You see it there in a Lankes woodcut and as you look you know the whole story of that poor farmer's wife. You know about her hopes, her disappointments. There is her whole story told in these few sticks awkwardly nailed up there. She herself doesn't appear. You never see her. In spite of yourself you look, your heart filled with anxiety. You do so want the last young tree to live, to bear fruit for that woman.
Lankes gets at you in this way. He is always getting at you. He is a man deeply concerned with life really, but it is his way to get at it through things. He feels always the reflected life in things, in barns, sheds back of barns, in little houses in which poor people live. He is always asserting something. "Look," he says. "Look again. Don't you see it?" He is telling you about something. "It is human life," he says. "Life is here in these inanimate things people have touched.
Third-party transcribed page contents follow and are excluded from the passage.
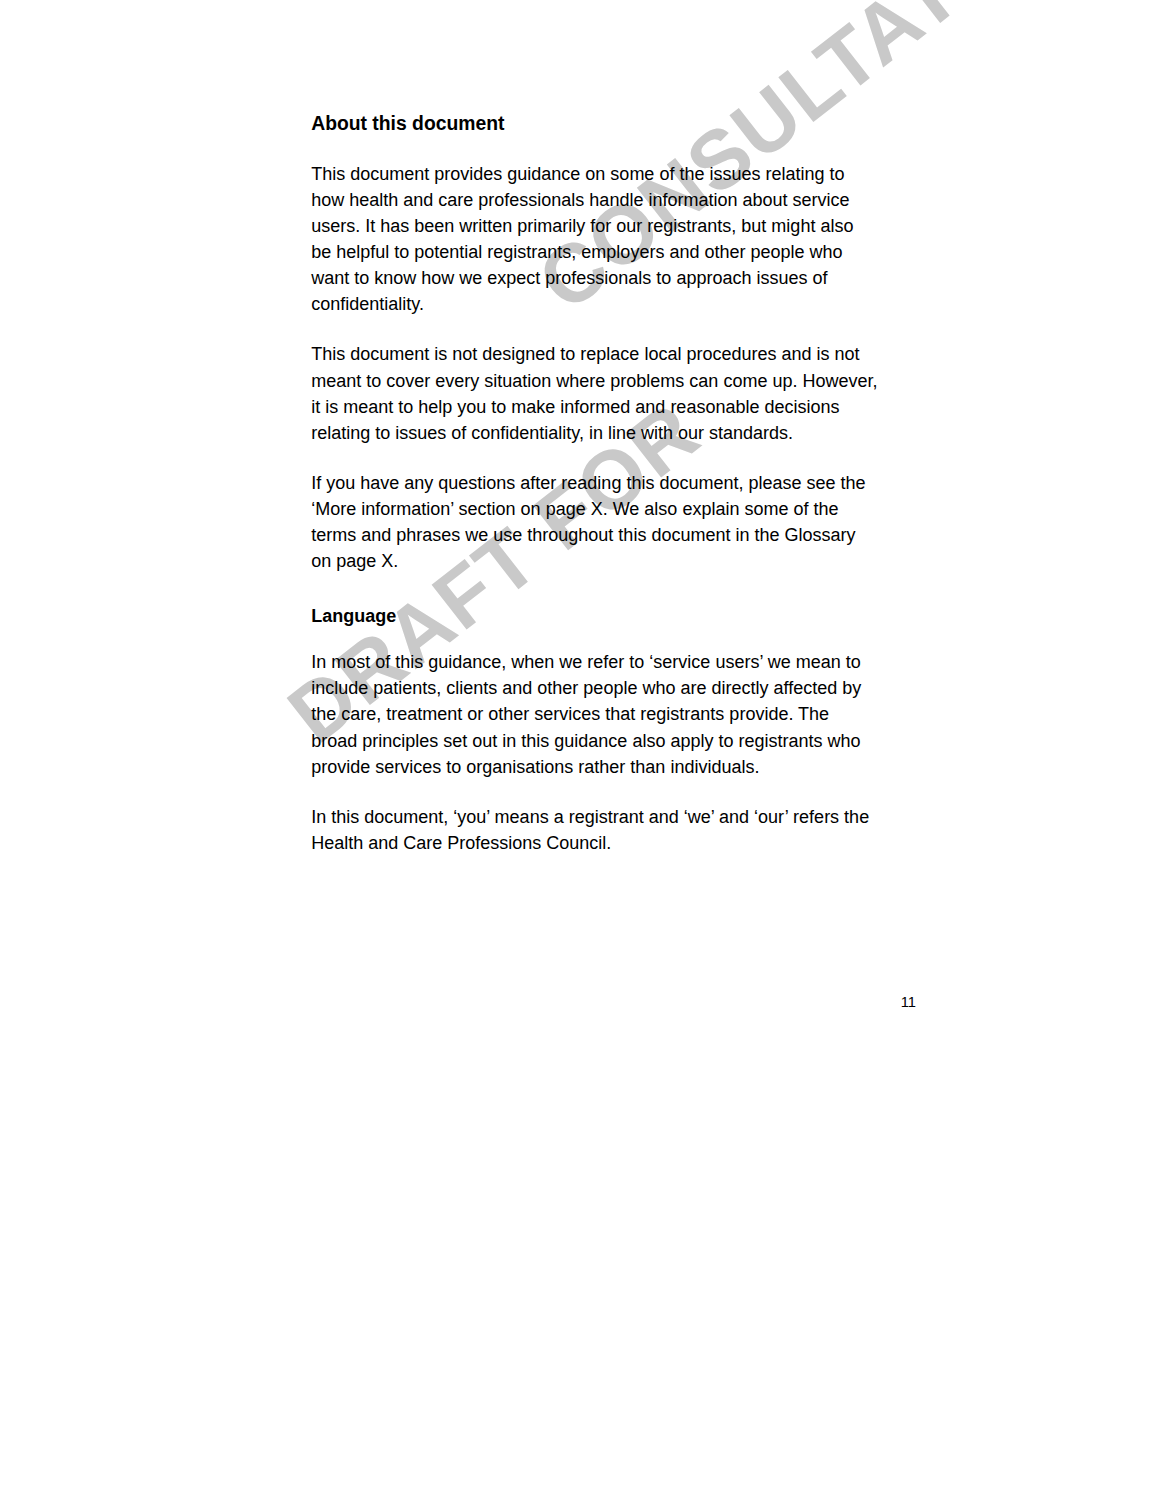CONSULTATION
DRAFT FOR
About this document
This document provides guidance on some of the issues relating to how health and care professionals handle information about service users. It has been written primarily for our registrants, but might also be helpful to potential registrants, employers and other people who want to know how we expect professionals to approach issues of confidentiality.
This document is not designed to replace local procedures and is not meant to cover every situation where problems can come up. However, it is meant to help you to make informed and reasonable decisions relating to issues of confidentiality, in line with our standards.
If you have any questions after reading this document, please see the ‘More information’ section on page X. We also explain some of the terms and phrases we use throughout this document in the Glossary on page X.
Language
In most of this guidance, when we refer to ‘service users’ we mean to include patients, clients and other people who are directly affected by the care, treatment or other services that registrants provide. The broad principles set out in this guidance also apply to registrants who provide services to organisations rather than individuals.
In this document, ‘you’ means a registrant and ‘we’ and ‘our’ refers the Health and Care Professions Council.
11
"Because this old fence, this gate, this old house here, this store to which people come to trade, this cart behind the barn, because these things have been touched by human hands, because they have become a part of this strange muddle we call life, they have become sacred things. See the significance, the beauty in them."
If you cannot see, if what Lankes is always telling you you cannot see, if life escapes you, it isn't the fault of this man. He at least is doing his part. He is reasserting the life and the beauty buried away in things, is always reasserting it in every woodcut he makes.
It is his determination, his assertion and reassertion, as well as the beauty of his work that, it seems to me, makes Lankes, the Virginia woodcut man, one of the very significant living artists of our day.
Why, he is content not to be in the grand tone. He is a modest, a humble man. He isn't loud. There he is, always at work. In a time of low spiritual vitality he is constantly at it, asserting and reasserting in his work the beauty and wonder of everyday life.